● **What to do**:
Count the lines in the entries below that contain the string "省略了一些无关代码", matching case exactly, and reply with only that number.

====== Source records ======

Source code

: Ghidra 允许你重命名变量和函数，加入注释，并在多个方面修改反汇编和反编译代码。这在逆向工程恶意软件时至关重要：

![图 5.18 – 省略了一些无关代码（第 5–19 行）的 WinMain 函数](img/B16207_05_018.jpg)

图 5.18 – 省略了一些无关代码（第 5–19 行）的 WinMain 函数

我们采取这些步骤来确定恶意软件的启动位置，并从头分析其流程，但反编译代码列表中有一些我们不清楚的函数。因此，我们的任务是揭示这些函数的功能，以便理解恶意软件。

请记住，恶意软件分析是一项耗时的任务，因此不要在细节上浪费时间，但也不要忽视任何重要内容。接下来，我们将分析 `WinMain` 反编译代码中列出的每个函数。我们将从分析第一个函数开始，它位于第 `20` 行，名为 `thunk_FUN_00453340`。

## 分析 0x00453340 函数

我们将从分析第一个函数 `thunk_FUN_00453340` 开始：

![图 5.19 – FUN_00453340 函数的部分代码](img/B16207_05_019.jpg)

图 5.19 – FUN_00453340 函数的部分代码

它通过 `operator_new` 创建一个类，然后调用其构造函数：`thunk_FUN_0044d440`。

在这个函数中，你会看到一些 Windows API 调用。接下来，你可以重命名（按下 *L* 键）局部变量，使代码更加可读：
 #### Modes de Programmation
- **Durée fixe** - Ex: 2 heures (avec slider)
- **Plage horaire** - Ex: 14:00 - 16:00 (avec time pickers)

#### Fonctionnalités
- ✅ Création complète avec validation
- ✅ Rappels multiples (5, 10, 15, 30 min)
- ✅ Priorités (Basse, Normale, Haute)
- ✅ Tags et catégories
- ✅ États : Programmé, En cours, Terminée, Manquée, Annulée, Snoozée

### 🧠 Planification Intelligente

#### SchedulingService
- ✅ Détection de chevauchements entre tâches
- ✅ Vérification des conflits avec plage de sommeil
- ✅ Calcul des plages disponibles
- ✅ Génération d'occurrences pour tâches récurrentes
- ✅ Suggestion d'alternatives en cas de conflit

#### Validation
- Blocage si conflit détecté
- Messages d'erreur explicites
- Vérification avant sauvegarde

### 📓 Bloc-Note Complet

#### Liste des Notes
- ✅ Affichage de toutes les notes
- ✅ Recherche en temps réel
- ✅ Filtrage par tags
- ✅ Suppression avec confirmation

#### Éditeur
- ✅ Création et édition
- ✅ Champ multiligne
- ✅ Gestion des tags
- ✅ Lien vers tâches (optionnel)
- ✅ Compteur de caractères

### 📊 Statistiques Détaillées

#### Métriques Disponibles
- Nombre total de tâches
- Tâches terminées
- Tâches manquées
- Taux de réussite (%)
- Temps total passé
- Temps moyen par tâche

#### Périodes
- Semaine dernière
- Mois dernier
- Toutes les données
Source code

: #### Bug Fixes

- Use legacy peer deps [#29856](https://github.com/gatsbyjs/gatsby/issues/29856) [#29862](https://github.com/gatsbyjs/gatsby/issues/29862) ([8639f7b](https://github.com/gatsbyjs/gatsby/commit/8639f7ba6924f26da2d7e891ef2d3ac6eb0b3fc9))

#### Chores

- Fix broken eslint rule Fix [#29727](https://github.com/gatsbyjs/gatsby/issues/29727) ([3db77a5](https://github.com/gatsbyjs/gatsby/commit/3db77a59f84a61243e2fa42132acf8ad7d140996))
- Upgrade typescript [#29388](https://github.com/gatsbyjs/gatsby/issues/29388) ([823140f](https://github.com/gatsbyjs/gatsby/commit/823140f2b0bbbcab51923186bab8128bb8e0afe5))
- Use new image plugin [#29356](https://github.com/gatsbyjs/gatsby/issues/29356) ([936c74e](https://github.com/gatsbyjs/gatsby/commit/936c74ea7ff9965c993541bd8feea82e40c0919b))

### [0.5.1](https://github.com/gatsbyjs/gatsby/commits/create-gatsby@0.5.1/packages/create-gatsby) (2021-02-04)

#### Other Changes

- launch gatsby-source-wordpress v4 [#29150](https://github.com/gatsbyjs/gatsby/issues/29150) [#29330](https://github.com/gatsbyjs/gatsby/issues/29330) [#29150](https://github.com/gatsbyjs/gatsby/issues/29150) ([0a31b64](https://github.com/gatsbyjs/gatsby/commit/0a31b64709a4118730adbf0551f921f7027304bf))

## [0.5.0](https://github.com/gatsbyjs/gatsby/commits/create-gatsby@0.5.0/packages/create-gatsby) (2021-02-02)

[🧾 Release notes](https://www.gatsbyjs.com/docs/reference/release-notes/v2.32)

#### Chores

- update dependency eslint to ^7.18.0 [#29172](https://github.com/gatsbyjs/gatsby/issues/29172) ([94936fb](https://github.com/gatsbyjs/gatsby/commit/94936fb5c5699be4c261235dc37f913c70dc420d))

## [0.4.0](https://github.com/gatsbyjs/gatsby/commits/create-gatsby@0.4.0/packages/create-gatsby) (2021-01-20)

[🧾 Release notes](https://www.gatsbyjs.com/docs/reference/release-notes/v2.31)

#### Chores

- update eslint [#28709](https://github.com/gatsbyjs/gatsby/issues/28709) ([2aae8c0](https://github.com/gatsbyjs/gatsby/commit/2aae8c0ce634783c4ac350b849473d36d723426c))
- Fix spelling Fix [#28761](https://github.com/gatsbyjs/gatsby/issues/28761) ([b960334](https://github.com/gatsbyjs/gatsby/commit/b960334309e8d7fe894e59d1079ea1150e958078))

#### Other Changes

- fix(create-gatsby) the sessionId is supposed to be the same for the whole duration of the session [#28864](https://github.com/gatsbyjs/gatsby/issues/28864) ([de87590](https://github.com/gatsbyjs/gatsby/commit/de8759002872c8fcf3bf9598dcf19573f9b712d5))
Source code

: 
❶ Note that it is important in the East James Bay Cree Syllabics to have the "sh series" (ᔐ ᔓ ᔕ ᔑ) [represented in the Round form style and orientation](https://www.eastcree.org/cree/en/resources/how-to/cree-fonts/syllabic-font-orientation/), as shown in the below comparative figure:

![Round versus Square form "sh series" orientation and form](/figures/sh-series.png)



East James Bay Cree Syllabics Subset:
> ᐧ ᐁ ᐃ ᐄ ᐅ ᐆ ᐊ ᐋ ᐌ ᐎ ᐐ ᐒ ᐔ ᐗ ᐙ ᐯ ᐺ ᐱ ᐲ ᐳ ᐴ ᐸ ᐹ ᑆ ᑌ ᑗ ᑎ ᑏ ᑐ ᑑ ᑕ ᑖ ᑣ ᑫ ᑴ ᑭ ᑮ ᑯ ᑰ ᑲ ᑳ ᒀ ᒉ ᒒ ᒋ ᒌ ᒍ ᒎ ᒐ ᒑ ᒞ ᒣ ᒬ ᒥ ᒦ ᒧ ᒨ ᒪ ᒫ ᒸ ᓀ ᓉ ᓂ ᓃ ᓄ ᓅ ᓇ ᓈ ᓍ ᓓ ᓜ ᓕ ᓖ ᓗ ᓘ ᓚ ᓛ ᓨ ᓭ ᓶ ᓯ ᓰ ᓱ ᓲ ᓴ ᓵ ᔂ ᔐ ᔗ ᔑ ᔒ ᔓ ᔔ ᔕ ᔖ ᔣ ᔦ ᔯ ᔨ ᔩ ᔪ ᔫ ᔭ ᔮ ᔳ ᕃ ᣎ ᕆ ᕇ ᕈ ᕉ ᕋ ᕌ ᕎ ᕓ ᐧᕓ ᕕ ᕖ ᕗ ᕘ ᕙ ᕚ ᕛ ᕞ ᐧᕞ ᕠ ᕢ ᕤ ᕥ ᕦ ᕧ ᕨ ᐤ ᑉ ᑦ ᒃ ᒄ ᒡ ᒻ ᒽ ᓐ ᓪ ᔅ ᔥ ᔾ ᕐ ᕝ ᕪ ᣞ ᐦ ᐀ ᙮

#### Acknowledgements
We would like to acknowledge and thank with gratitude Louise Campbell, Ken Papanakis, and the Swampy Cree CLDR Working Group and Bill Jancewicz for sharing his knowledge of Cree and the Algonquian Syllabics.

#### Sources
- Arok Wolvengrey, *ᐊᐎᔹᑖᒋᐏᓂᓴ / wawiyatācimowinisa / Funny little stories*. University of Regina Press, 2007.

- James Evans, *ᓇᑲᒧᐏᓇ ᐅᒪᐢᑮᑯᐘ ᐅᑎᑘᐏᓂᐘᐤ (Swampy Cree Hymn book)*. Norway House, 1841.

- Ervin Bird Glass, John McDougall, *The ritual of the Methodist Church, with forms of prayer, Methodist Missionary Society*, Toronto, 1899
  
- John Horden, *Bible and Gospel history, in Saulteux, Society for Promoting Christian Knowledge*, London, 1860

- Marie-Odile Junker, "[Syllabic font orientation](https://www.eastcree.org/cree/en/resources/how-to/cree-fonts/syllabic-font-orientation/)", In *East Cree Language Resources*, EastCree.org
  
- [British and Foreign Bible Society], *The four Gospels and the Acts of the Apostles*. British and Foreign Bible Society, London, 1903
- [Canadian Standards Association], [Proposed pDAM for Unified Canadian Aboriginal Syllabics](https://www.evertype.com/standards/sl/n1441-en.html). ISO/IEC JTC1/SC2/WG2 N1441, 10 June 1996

======

● **Answer box**:
2